Denise Ross at her HogHouse Blog writes about the tangled mess of "transitional policies" at the SD Library. LINK-- Hog House Blog on SD Library and HB1215 Check her reporting and then read my comment below.

This is peculiarly stupid. In a matter of years collections will be sent hither and yon by rotation policies and incompetent local librarians and staff or just plain disappear in transition. Then when the local librarian wants more room for romance novels, the historical stuff will be sold for 25 cents a copy to raise money to heat the library or cool it in the summer or buy cookies for the library board.

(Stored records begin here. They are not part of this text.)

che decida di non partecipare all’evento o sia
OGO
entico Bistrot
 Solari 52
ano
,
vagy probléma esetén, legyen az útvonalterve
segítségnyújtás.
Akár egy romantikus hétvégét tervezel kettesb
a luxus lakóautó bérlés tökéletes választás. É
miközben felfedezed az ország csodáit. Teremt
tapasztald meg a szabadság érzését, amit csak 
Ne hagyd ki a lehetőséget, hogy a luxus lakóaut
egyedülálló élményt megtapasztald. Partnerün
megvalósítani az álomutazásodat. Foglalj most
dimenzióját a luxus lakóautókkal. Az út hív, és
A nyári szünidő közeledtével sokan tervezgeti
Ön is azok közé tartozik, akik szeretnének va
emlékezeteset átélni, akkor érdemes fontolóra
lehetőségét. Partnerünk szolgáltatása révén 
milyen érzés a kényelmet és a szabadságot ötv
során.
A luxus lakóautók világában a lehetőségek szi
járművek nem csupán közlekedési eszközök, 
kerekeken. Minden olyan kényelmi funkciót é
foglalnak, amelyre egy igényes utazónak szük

Rather than moving books all over the state like a huge book seeder, there should be a new state library in the area of the historical center that is fire proof and designed for long term storage with controlled temperature and humidity and with superb lighting for reading and research while ultraviolet light is reduced. Maybe Rounds can convince a certain benevolent banker that we need a "Sanford South Dakota State Library and Research Center."

Ross indicates the state will use the space formerly used by books and readers for state office space. For what does state government need more offices? The state population has not changed signficantly and with years of Republican government most of the problems of 20 years ago are the same problems of today and it does not appear that anything more will be done by Republican governors and Republican-controlled legislatures to ameliorate any problems in the near future. How many more Rounds family members need a state desk that has a computer connection and a foot rest?

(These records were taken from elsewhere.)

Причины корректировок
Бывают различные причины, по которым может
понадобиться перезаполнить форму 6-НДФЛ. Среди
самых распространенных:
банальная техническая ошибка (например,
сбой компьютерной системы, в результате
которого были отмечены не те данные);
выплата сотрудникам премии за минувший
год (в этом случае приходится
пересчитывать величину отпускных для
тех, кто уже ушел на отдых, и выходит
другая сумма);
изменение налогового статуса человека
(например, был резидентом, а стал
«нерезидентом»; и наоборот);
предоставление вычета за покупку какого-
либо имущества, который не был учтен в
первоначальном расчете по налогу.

A few years ago, the SD GOP policies could be summed up in "Import garbage and export graduates". Now we can add to that "and disperse and destroy the books and historical documents and references"

**Stay tuned even if you think all SD Republican policies are variations of Archie Bunker saying "Stifle yourself."---- Doug Wiken

**A wind generator for electricity course and a keyboard hyped


I really don't know much about the quality of the course offered or the information on the site. But, it looks like it might be interesting to South Dakotans who now and then can literally lean into the wind without falling flat on our faces.


Wind Generation Course

Comments welcome on this information...as usual, you need a valid e-mail and most likely will not get published if you are just using your post as comment spam for some product.

I stumbled onto something which might be useful for some of the less computer astute if they can find somebody to do the setup which is not all the difficult. Local Pamida store had a HP "Multimedia Keyboard P2359AA on "clearance" sale for $28. It allows programing six extra keys and the 12 F keys with alternate functions. These can work with Outlook Express, Internet Explorer, MS Word, Mozilla Thunderbird and Firefox if you check the keyboard combination info in the Mozilla products.

So somebody who has difficulty remembering how to cut and paste, etc. can have a key on the keyboard that does it once text is highlighted with a mouse. Keyboard feel is not too bad. The spacebar might be a bit hard to press, but otherwise seems to have relatively good feel. Your mileage may vary of course.